A morte do leão Cecil, atraído por um caçador para fora da reserva em que era mantido, ocasionou comoção internacional e coloca no centro dos debates o tema da relação dos seres humanos com os demais animais habitantes da Terra.
Após a Segunda Guerra Mundial, houve prevalência da postura de que os animais são objetos a serviço do homem, inserindo-os, sem maiores particularidades, na condição de propriedade. Essa postura encontrou forte impulso por influência dos governos norte-americanos, em especial os republicanos, a partir de sua permanente recusa a aderir aos tratados de proteção ambiental, afirmando a lógica que conduz os interesses econômicos ao nível extremo da admissão da total exploração de todos os recursos da Terra para a obtenção de lucros.
Nos últimos anos, em especial na América Andina e na Europa, ocorreu rompimento com esse sistema, o que se percebe no recente Código Civil francês, aprovado neste ano, que muda a classificação tradicional, não inserindo os animais na condição de propriedade, mas deles tratando como seres vivos dotados de sensibilidade e titularidade de direitos, inclusive remetendo à legislação penal o tratamento da ofensa à vida deles, como crime contra a vida por se tratarem de seres vivos capazes de sentir prazer, angústia, pena e sofrimento. Equador e Bolívia já haviam proclamando, respectivamente nas Constituições de 2008 e 2009, a condição de seres não humanos dotados de vida e capazes de sentir dor dos animais.

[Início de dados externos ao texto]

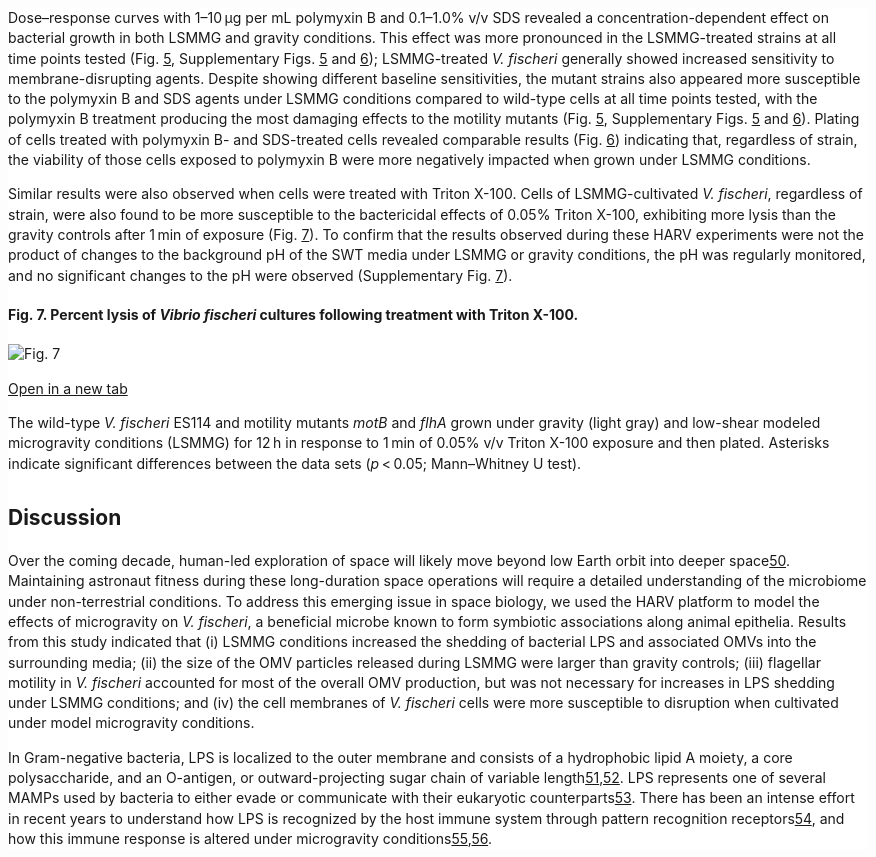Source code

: Dose–response curves with 1–10 μg per mL polymyxin B and 0.1–1.0% v/v SDS revealed a concentration-dependent effect on bacterial growth in both LSMMG and gravity conditions. This effect was more pronounced in the LSMMG-treated strains at all time points tested (Fig. [5](#Fig5), Supplementary Figs. [5](#MOESM1) and [6](#MOESM1)); LSMMG-treated *V. fischeri* generally showed increased sensitivity to membrane-disrupting agents. Despite showing different baseline sensitivities, the mutant strains also appeared more susceptible to the polymyxin B and SDS agents under LSMMG conditions compared to wild-type cells at all time points tested, with the polymyxin B treatment producing the most damaging effects to the motility mutants (Fig. [5](#Fig5), Supplementary Figs. [5](#MOESM1) and [6](#MOESM1)). Plating of cells treated with polymyxin B- and SDS-treated cells revealed comparable results (Fig. [6](#Fig6)) indicating that, regardless of strain, the viability of those cells exposed to polymyxin B were more negatively impacted when grown under LSMMG conditions.

Similar results were also observed when cells were treated with Triton X-100. Cells of LSMMG-cultivated *V. fischeri*, regardless of strain, were also found to be more susceptible to the bactericidal effects of 0.05% Triton X-100, exhibiting more lysis than the gravity controls after 1 min of exposure (Fig. [7](#Fig7)). To confirm that the results observed during these HARV experiments were not the product of changes to the background pH of the SWT media under LSMMG or gravity conditions, the pH was regularly monitored, and no significant changes to the pH were observed (Supplementary Fig. [7](#MOESM1)).

#### Fig. 7. Percent lysis of *Vibrio fischeri* cultures following treatment with Triton X-100.

![Fig. 7](https://cdn.ncbi.nlm.nih.gov/pmc/blobs/4e7e/7940393/1934d940a20a/41526_2021_138_Fig7_HTML.jpg)

[Open in a new tab](figure/Fig7/)

The wild-type *V. fischeri* ES114 and motility mutants *motB* and *flhA* grown under gravity (light gray) and low-shear modeled microgravity conditions (LSMMG) for 12 h in response to 1 min of 0.05% v/v Triton X-100 exposure and then plated. Asterisks indicate significant differences between the data sets (*p* < 0.05; Mann–Whitney U test).

## Discussion

Over the coming decade, human-led exploration of space will likely move beyond low Earth orbit into deeper space[50](#CR50). Maintaining astronaut fitness during these long-duration space operations will require a detailed understanding of the microbiome under non-terrestrial conditions. To address this emerging issue in space biology, we used the HARV platform to model the effects of microgravity on *V. fischeri*, a beneficial microbe known to form symbiotic associations along animal epithelia. Results from this study indicated that (i) LSMMG conditions increased the shedding of bacterial LPS and associated OMVs into the surrounding media; (ii) the size of the OMV particles released during LSMMG were larger than gravity controls; (iii) flagellar motility in *V. fischeri* accounted for most of the overall OMV production, but was not necessary for increases in LPS shedding under LSMMG conditions; and (iv) the cell membranes of *V. fischeri* cells were more susceptible to disruption when cultivated under model microgravity conditions.

In Gram-negative bacteria, LPS is localized to the outer membrane and consists of a hydrophobic lipid A moiety, a core polysaccharide, and an O-antigen, or outward-projecting sugar chain of variable length[51](#CR51),[52](#CR52). LPS represents one of several MAMPs used by bacteria to either evade or communicate with their eukaryotic counterparts[53](#CR53). There has been an intense effort in recent years to understand how LPS is recognized by the host immune system through pattern recognition receptors[54](#CR54), and how this immune response is altered under microgravity conditions[55](#CR55),[56](#CR56).
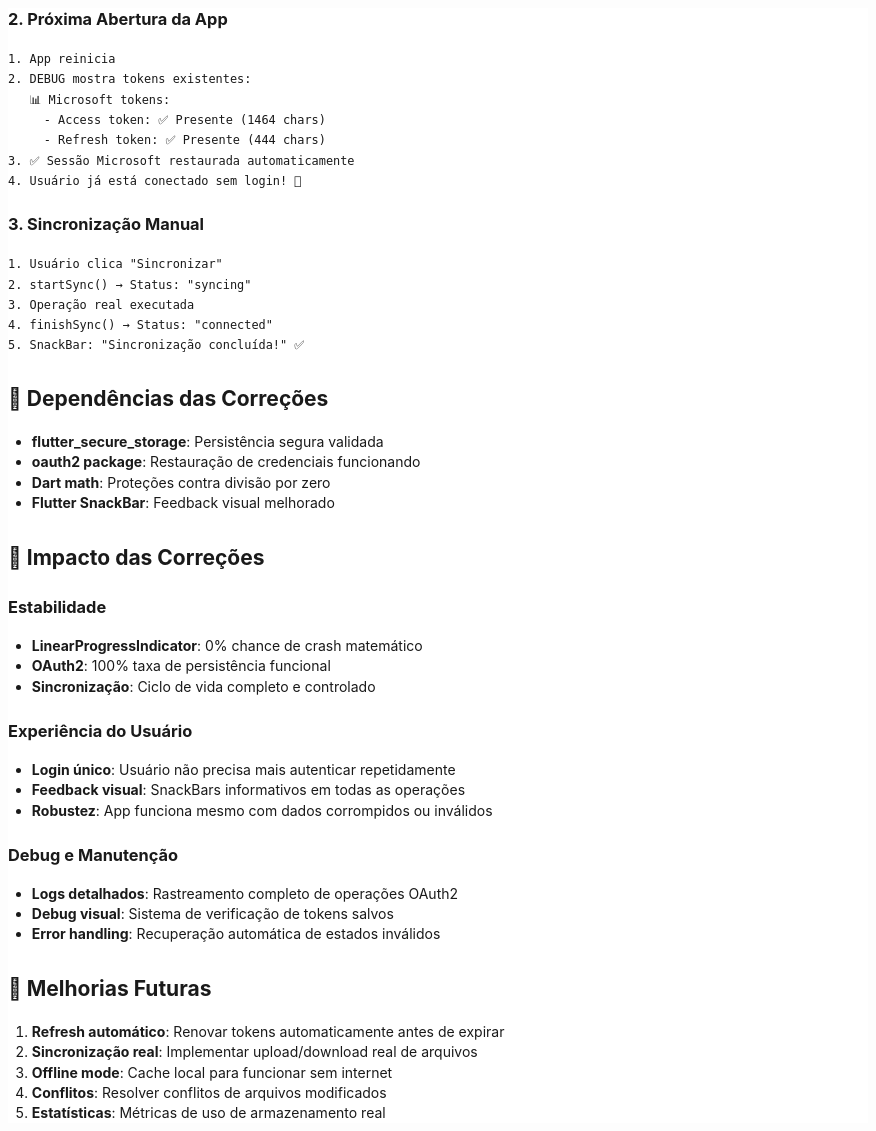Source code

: ### **2. Próxima Abertura da App**
```
1. App reinicia
2. DEBUG mostra tokens existentes:
   📊 Microsoft tokens:
     - Access token: ✅ Presente (1464 chars)
     - Refresh token: ✅ Presente (444 chars)
3. ✅ Sessão Microsoft restaurada automaticamente
4. Usuário já está conectado sem login! 🎉
```

### **3. Sincronização Manual**
```
1. Usuário clica "Sincronizar"
2. startSync() → Status: "syncing"
3. Operação real executada
4. finishSync() → Status: "connected"
5. SnackBar: "Sincronização concluída!" ✅
```

## 🔗 Dependências das Correções

- **flutter_secure_storage**: Persistência segura validada
- **oauth2 package**: Restauração de credenciais funcionando
- **Dart math**: Proteções contra divisão por zero
- **Flutter SnackBar**: Feedback visual melhorado

## 🎯 Impacto das Correções

### **Estabilidade**
- **LinearProgressIndicator**: 0% chance de crash matemático
- **OAuth2**: 100% taxa de persistência funcional
- **Sincronização**: Ciclo de vida completo e controlado

### **Experiência do Usuário**
- **Login único**: Usuário não precisa mais autenticar repetidamente
- **Feedback visual**: SnackBars informativos em todas as operações
- **Robustez**: App funciona mesmo com dados corrompidos ou inválidos

### **Debug e Manutenção**
- **Logs detalhados**: Rastreamento completo de operações OAuth2
- **Debug visual**: Sistema de verificação de tokens salvos
- **Error handling**: Recuperação automática de estados inválidos

## 🔮 Melhorias Futuras

1. **Refresh automático**: Renovar tokens automaticamente antes de expirar
2. **Sincronização real**: Implementar upload/download real de arquivos
3. **Offline mode**: Cache local para funcionar sem internet
4. **Conflitos**: Resolver conflitos de arquivos modificados
5. **Estatísticas**: Métricas de uso de armazenamento real

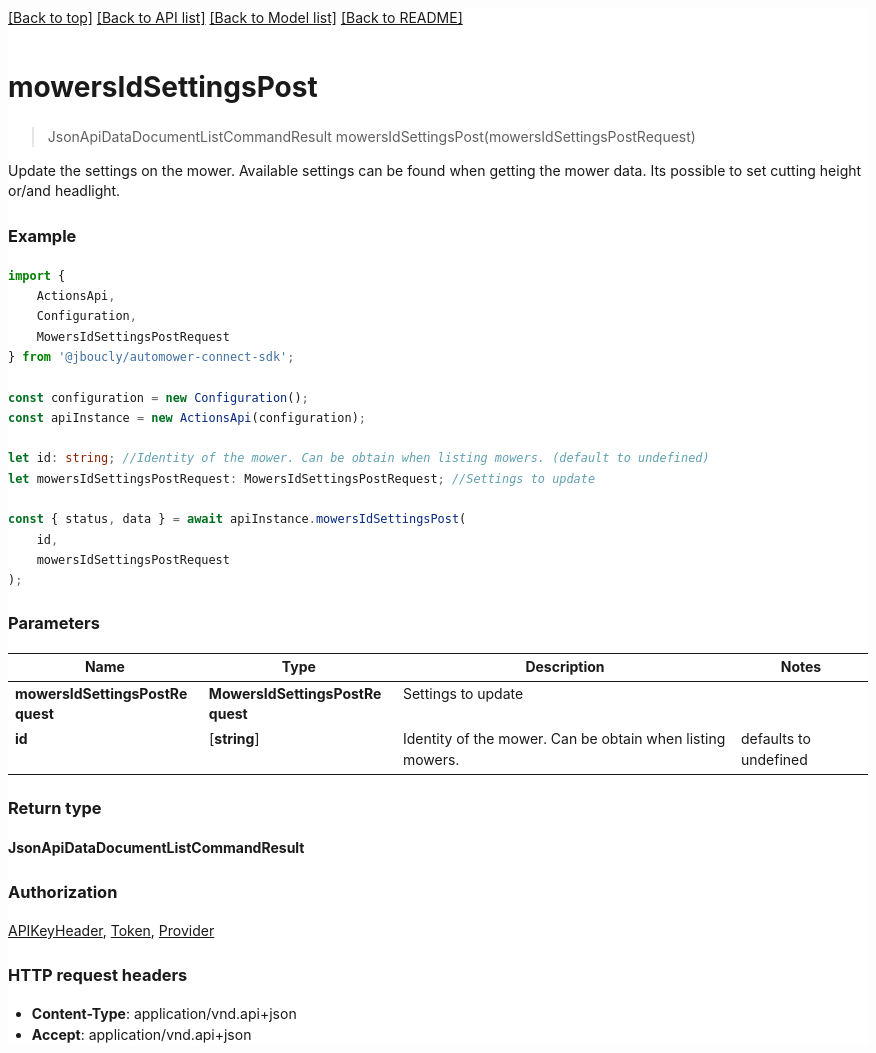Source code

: [[Back to top]](#) [[Back to API list]](../README.md#documentation-for-api-endpoints) [[Back to Model list]](../README.md#documentation-for-models) [[Back to README]](../README.md)

# **mowersIdSettingsPost**
> JsonApiDataDocumentListCommandResult mowersIdSettingsPost(mowersIdSettingsPostRequest)

Update the settings on the mower. Available settings can be found when getting the mower data. Its possible to set cutting height or/and headlight.

### Example

```typescript
import {
    ActionsApi,
    Configuration,
    MowersIdSettingsPostRequest
} from '@jboucly/automower-connect-sdk';

const configuration = new Configuration();
const apiInstance = new ActionsApi(configuration);

let id: string; //Identity of the mower. Can be obtain when listing mowers. (default to undefined)
let mowersIdSettingsPostRequest: MowersIdSettingsPostRequest; //Settings to update

const { status, data } = await apiInstance.mowersIdSettingsPost(
    id,
    mowersIdSettingsPostRequest
);
```

### Parameters

|Name | Type | Description  | Notes|
|------------- | ------------- | ------------- | -------------|
| **mowersIdSettingsPostRequest** | **MowersIdSettingsPostRequest**| Settings to update | |
| **id** | [**string**] | Identity of the mower. Can be obtain when listing mowers. | defaults to undefined|


### Return type

**JsonApiDataDocumentListCommandResult**

### Authorization

[APIKeyHeader](../README.md#APIKeyHeader), [Token](../README.md#Token), [Provider](../README.md#Provider)

### HTTP request headers

 - **Content-Type**: application/vnd.api+json
 - **Accept**: application/vnd.api+json
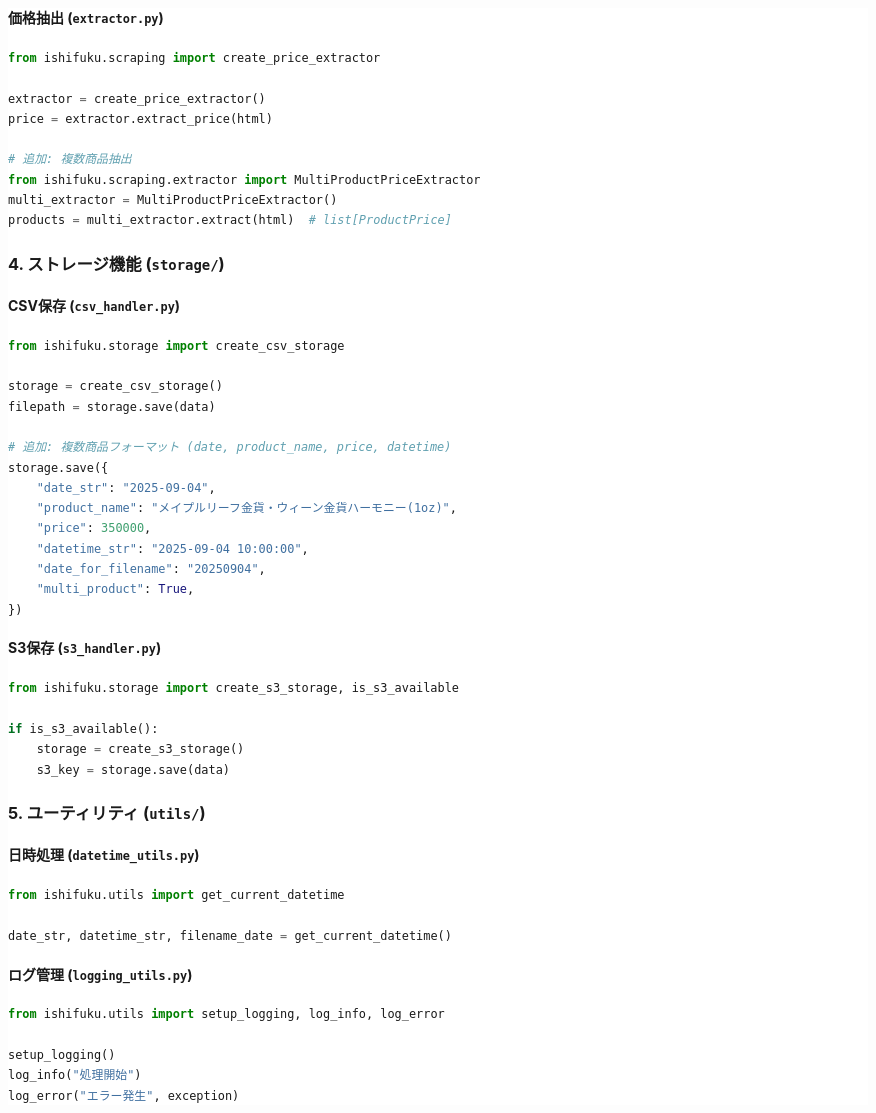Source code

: #### 価格抽出 (`extractor.py`)
```python
from ishifuku.scraping import create_price_extractor

extractor = create_price_extractor()
price = extractor.extract_price(html)

# 追加: 複数商品抽出
from ishifuku.scraping.extractor import MultiProductPriceExtractor
multi_extractor = MultiProductPriceExtractor()
products = multi_extractor.extract(html)  # list[ProductPrice]
```

### 4. ストレージ機能 (`storage/`)

#### CSV保存 (`csv_handler.py`)
```python
from ishifuku.storage import create_csv_storage

storage = create_csv_storage()
filepath = storage.save(data)

# 追加: 複数商品フォーマット (date, product_name, price, datetime)
storage.save({
    "date_str": "2025-09-04",
    "product_name": "メイプルリーフ金貨・ウィーン金貨ハーモニー(1oz)",
    "price": 350000,
    "datetime_str": "2025-09-04 10:00:00",
    "date_for_filename": "20250904",
    "multi_product": True,
})
```

#### S3保存 (`s3_handler.py`) 
```python
from ishifuku.storage import create_s3_storage, is_s3_available

if is_s3_available():
    storage = create_s3_storage()
    s3_key = storage.save(data)
```

### 5. ユーティリティ (`utils/`)

#### 日時処理 (`datetime_utils.py`)
```python
from ishifuku.utils import get_current_datetime

date_str, datetime_str, filename_date = get_current_datetime()
```

#### ログ管理 (`logging_utils.py`)
```python
from ishifuku.utils import setup_logging, log_info, log_error

setup_logging()
log_info("処理開始")
log_error("エラー発生", exception)
```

Não se justifica que os animais não sejam titulares de direitos próprios
No Brasil, apesar dos avanços havidos na Constituição de 1988, houve paralisia legislativa e interpretativa pelos tribunais, e os animais ainda são irrestritamente submetidos à condição de propriedades passíveis de plena exploração. Ocorre que a Constituição brasileira, ao reconhecer a obrigação da conservação das espécies, proibindo a submissão de animais à crueldade, impede que os seres não humanos dotados de vida e capazes de sentir sejam objetivizados pela legislação infraconstitucional; não se justifica que não sejam eles titulares de direitos próprios, como o de não terem sua vida retirada ou de não serem submetidos à violência ou ao abandono. Dessa forma, é proibida qualquer ação de agressão a animais que não seja escorada em uma necessidade de defesa ou alimentar e, nesta hipótese, deve ser impedido o sofrimento desnecessário, com rigoroso controle sobre abatedouros e locais que comercializem produtos de origem animal.
A clara contrariedade da opinião pública com a morte de Cecil mostra um sentimento generalizado de que a responsabilidade humana com os demais seres viventes da Terra não permite a ilimitada exploração deles, o que encontra forte respaldo na Constituição brasileira e hoje já representa tendência da legislação de diferentes países, sendo essencial que os tribunais brasileiros proclamem a condição deles de seres vivos capazes de sentir, com todas as consequências advindas, assim como o poder público está obrigado a desenvolver políticas afirmativas desta condição, com controle rigoroso em clínicas veterinárias, pet shops, indústrias farmacêuticas, abatedouros, locais de comercialização de produtos de origem animal, entre outros, mantendo estrutura para socorro emergencial de animais submetidos a abandono ou a situação de risco. Afinal, como ensina Peter Singer, “todos os argumentos para provar a superioridade do homem não podem quebrar essa dura realidade: no sofrimento, os animais são nossos iguais”.